# [THE DATA]
•••
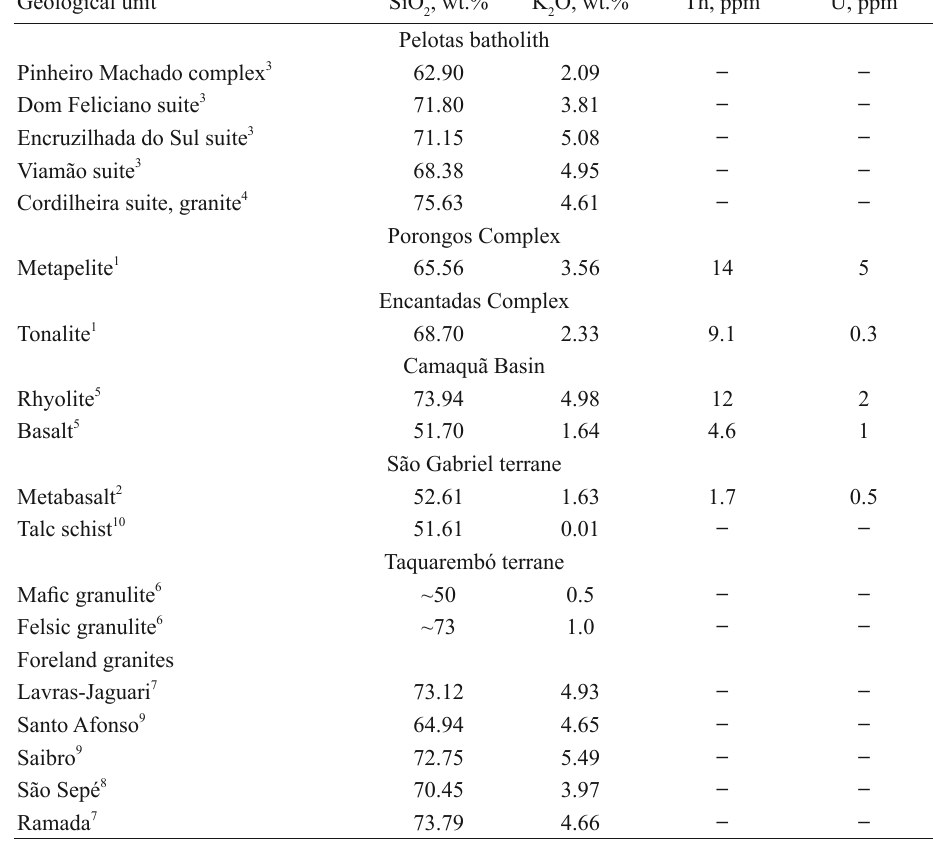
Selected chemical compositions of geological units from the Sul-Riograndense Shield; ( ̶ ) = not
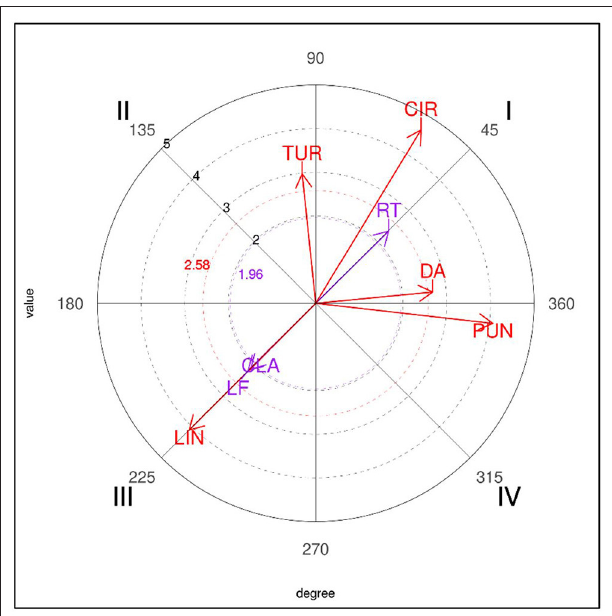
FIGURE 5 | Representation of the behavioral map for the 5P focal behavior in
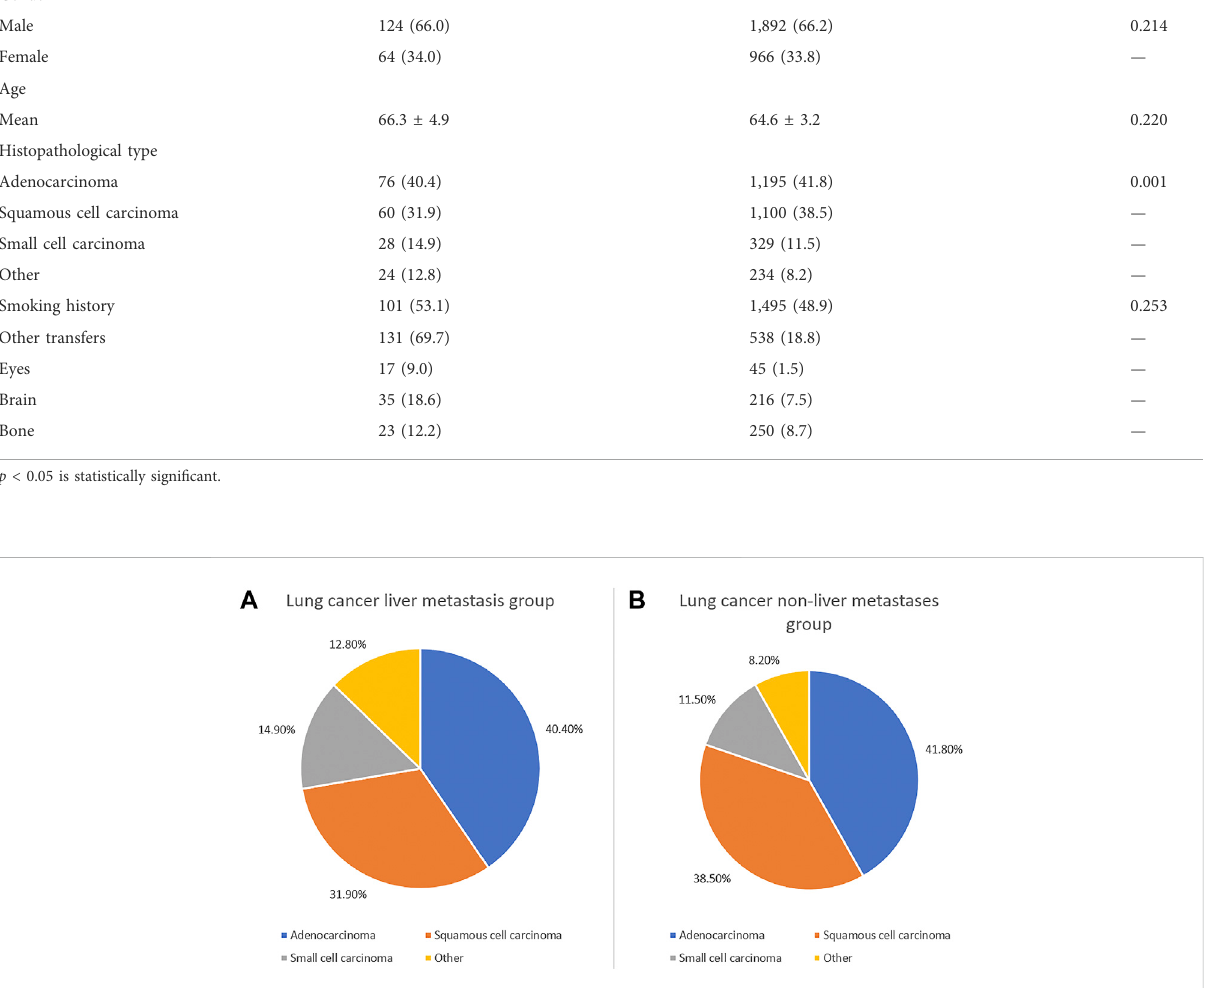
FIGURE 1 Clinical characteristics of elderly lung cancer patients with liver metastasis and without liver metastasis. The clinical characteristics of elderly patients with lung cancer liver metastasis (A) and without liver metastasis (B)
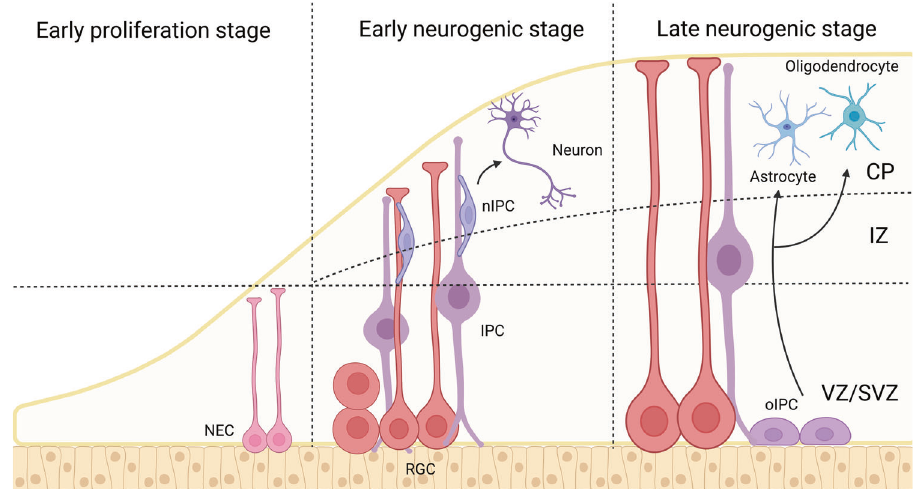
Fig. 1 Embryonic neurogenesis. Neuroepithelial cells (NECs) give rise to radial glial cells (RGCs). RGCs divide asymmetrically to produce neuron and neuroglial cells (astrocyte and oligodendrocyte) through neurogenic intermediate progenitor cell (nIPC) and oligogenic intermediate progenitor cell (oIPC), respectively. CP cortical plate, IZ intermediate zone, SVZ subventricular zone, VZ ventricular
•••
# [WHAT IS REQUIRED]
Every line above with the string "FIGURE" in it needs to be copied.

# [WORKED SOLUTION]
FIGURE 5 | Representation of the behavioral map for the 5P focal behavior in
FIGURE 1 Clinical characteristics of elderly lung cancer patients with liver metastasis and without liver metastasis. The clinical characteristics of elderly patients with lung cancer liver metastasis (A) and without liver metastasis (B)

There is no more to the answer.